When you take user input and put it into a query, you are at risk for SQL Injection. The Wikipedia article on SQL Injection has some pretty useful information about it and how to avoid it.
In a nutshell, you have to be careful with the user input to make sure someone is not scheming against your query generation code. Take for example this script:
$user_input = $_GET["q"];
$sql = "SELECT * FROM user_table WHERE some_column='$user_input'";
$query = mysql_query($sql) or die("There was an error:" . mysql_error());
Imagine that a user were to access this script on your site using the following value for q:
localhost/chump.php?q=%27%20UNION%20SELECT%20sd.password%20as%20username%20FROM%20sensitive_data%20sd%20WHERE%20sd.username%3D%22some_other_user%22
This would make your query look something like this:
SELECT * FROM user_table WHERE some_column='' UNION SELECT sd.password as username FROM sensitive_data sd WHERE sd.username="some_other_user"

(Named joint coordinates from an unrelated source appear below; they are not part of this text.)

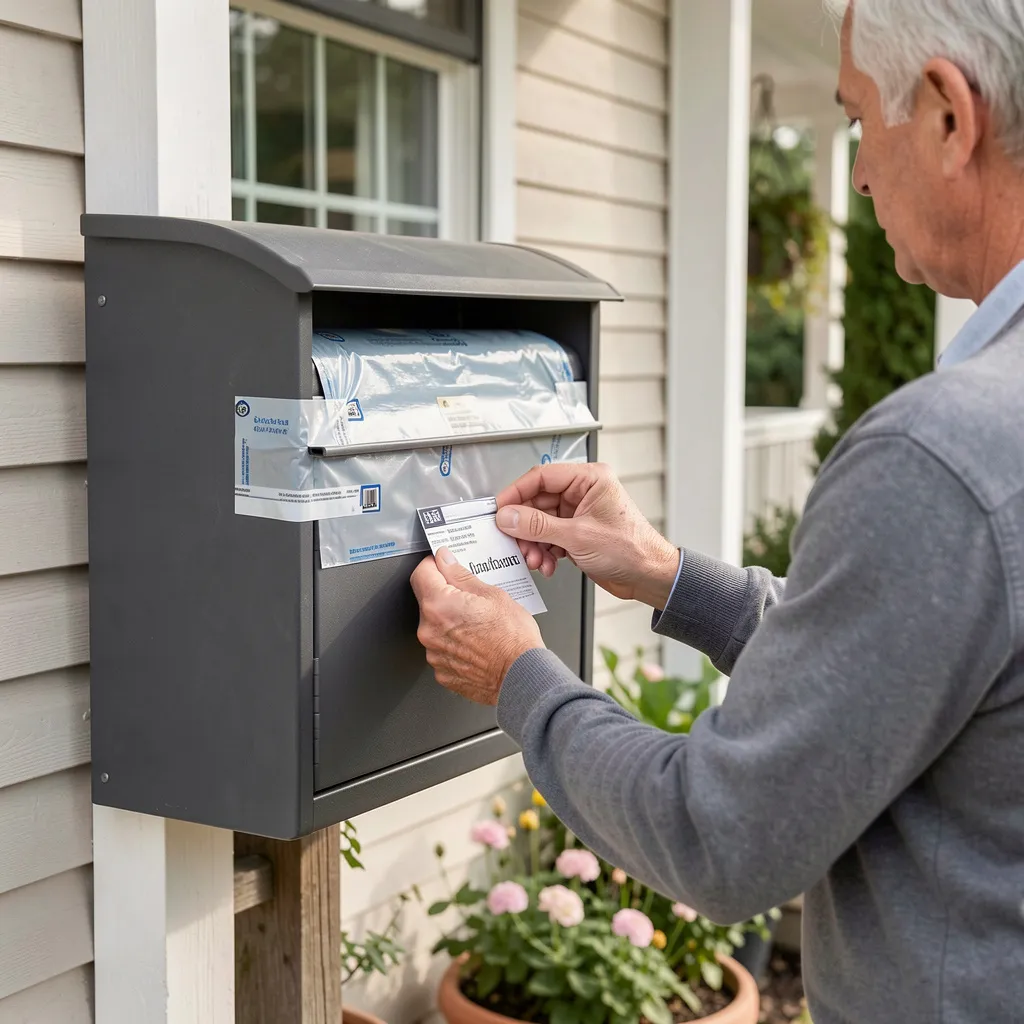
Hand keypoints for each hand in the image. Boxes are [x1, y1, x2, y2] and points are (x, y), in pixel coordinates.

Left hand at [410, 549, 544, 705]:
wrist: (522, 677)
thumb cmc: (513, 639)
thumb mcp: (492, 595)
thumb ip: (460, 575)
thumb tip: (445, 561)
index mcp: (439, 606)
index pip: (421, 573)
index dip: (434, 565)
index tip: (444, 566)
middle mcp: (429, 631)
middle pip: (428, 601)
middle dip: (446, 595)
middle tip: (473, 599)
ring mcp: (434, 654)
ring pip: (435, 626)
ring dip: (450, 621)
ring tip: (478, 625)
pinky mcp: (441, 671)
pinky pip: (442, 649)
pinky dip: (454, 643)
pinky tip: (475, 642)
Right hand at [496, 463, 679, 607]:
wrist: (649, 576)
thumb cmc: (632, 550)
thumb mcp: (578, 537)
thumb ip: (538, 526)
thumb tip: (508, 517)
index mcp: (589, 479)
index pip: (542, 477)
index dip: (516, 493)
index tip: (499, 509)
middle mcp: (583, 492)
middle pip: (537, 502)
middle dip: (525, 527)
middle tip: (515, 542)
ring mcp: (579, 513)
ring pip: (540, 523)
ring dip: (533, 544)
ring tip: (535, 559)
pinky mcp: (577, 533)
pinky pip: (549, 537)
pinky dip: (544, 552)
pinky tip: (547, 565)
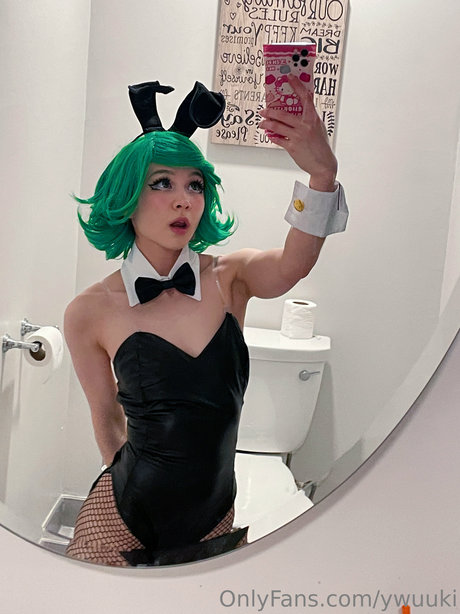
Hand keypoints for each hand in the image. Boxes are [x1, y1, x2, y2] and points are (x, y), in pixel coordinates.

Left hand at [259, 74, 336, 190]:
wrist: (323, 164)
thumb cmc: (321, 146)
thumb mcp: (318, 128)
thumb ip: (309, 118)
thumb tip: (300, 111)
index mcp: (313, 118)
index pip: (305, 97)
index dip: (297, 85)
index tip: (289, 78)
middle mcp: (305, 125)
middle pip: (283, 114)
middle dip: (270, 111)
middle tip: (263, 110)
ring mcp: (298, 136)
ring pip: (277, 126)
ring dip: (267, 124)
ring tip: (262, 122)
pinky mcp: (292, 147)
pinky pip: (278, 139)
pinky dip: (272, 136)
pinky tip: (268, 134)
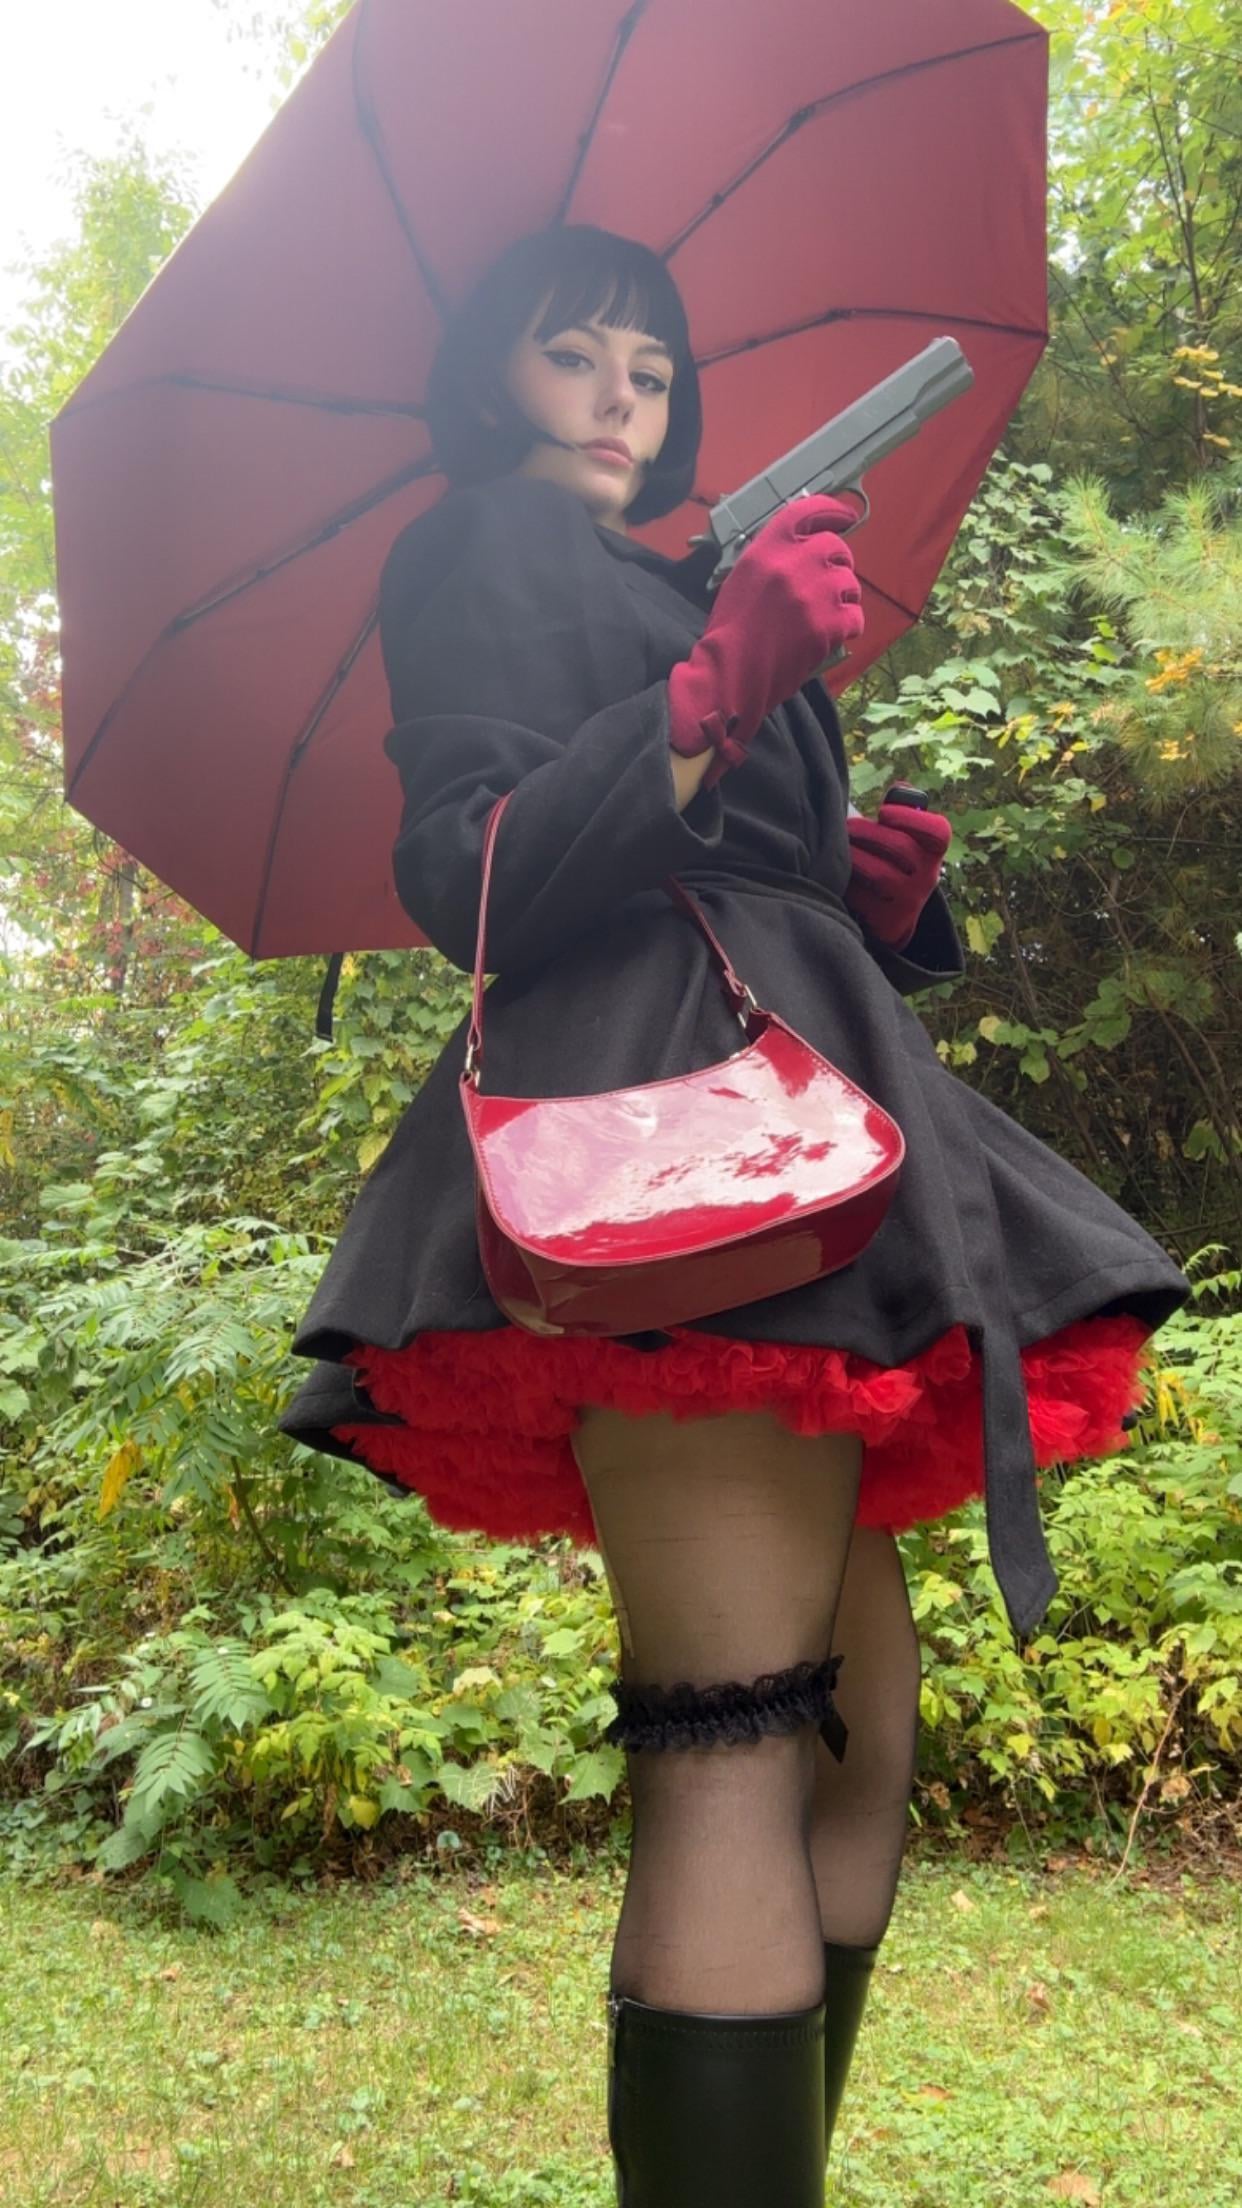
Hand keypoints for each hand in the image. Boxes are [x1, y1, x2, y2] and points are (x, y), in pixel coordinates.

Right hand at [668, 496, 864, 785]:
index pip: (806, 510)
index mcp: (767, 549)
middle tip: (829, 583)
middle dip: (838, 563)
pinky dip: (847, 626)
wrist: (732, 673)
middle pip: (835, 548)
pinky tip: (830, 635)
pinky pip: (855, 616)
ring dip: (843, 597)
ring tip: (823, 615)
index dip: (831, 510)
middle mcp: (794, 564)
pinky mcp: (829, 624)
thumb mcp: (743, 579)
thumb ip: (773, 558)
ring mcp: (815, 593)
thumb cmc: (732, 631)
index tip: (846, 516)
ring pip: (849, 583)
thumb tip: (804, 547)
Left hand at [844, 801, 951, 948]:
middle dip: (868, 833)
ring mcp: (909, 902)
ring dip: (854, 857)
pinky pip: (862, 899)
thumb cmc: (889, 859)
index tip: (882, 812)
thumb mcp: (902, 837)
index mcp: (933, 851)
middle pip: (901, 848)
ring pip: (880, 875)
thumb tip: (901, 789)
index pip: (938, 832)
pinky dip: (846, 884)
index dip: (910, 818)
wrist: (891, 913)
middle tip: (847, 827)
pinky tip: (836, 875)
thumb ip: (901, 811)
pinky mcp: (887, 923)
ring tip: (837, 848)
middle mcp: (927, 878)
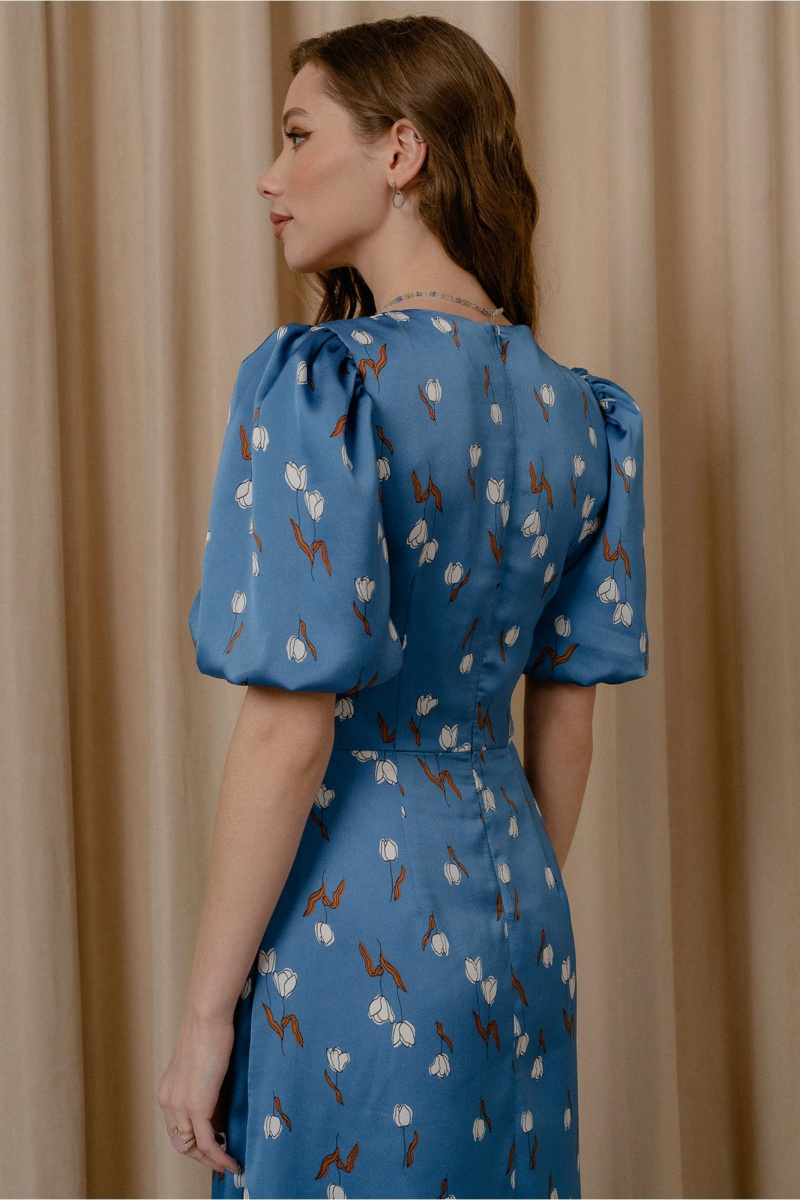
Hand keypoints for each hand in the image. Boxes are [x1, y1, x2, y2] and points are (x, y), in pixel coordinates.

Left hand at [157, 1009, 241, 1175]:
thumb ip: (205, 1091)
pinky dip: (220, 1156)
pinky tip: (233, 1160)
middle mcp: (168, 1102)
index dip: (194, 1143)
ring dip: (213, 1161)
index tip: (214, 1147)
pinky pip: (208, 1143)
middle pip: (181, 1143)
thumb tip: (219, 1116)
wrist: (207, 1017)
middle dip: (202, 1157)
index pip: (176, 1129)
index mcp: (167, 1092)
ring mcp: (180, 1106)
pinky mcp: (197, 1107)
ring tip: (230, 1164)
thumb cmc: (210, 1032)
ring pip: (193, 1147)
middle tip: (223, 1161)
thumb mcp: (202, 1067)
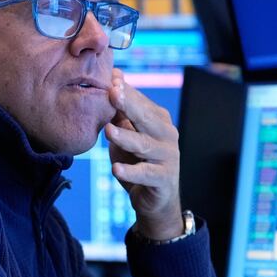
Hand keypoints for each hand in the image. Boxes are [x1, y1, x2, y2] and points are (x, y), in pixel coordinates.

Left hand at [104, 68, 183, 240]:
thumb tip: (113, 76)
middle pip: (145, 118)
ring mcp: (168, 157)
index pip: (139, 102)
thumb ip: (119, 111)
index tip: (110, 78)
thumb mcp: (126, 134)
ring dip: (125, 137)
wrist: (155, 199)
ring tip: (108, 131)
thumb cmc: (137, 161)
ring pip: (144, 145)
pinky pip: (146, 174)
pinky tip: (115, 169)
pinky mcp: (164, 179)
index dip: (124, 91)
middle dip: (128, 105)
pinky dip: (131, 172)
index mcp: (158, 120)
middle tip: (111, 93)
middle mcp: (167, 135)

I'm not sure if that would actually get me a password from the table sensitive_data, but you should get the idea: If you just take user input and stuff it in your query, you are at risk of SQL injection.
How can you protect yourself against this? There are a few ways:
1) Validate your data to make sure it's the type of input you expect. Use functions like [man]preg_match[/man] or [man]filter_var[/man] to make sure input values are what you expect them to be. This works great for numeric inputs or for email addresses or urls or other common types of input like alphanumeric indentifiers, but will not work very well against free-form text or other long-form inputs.
2) Escape user input with functions like [man]mysqli_real_escape_string[/man] if you are using MySQL or [man]pg_escape_string[/man] if you are using PostgreSQL. These escape functions take care to turn certain chars (NUL (ASCII 0), \n, \r, \, ', ", and Control-Z) into their 'escaped' equivalents as necessary. An escaped equivalent of ' would be \', etc. if you escaped the user input in the example above, the query would end up looking for a record in user_table where some_column was the query string, rather than letting the attacker formulate an entirely different query.
3) Use prepared statements. Depending on how you use them, prepared statements take care of escaping the values you are putting in your query and adding quotes around text values and such. The documentation has good examples. Note that the use of prepared statements alone doesn't guarantee safety against SQL injection. You still have to pay attention to how you are using user input to construct your query.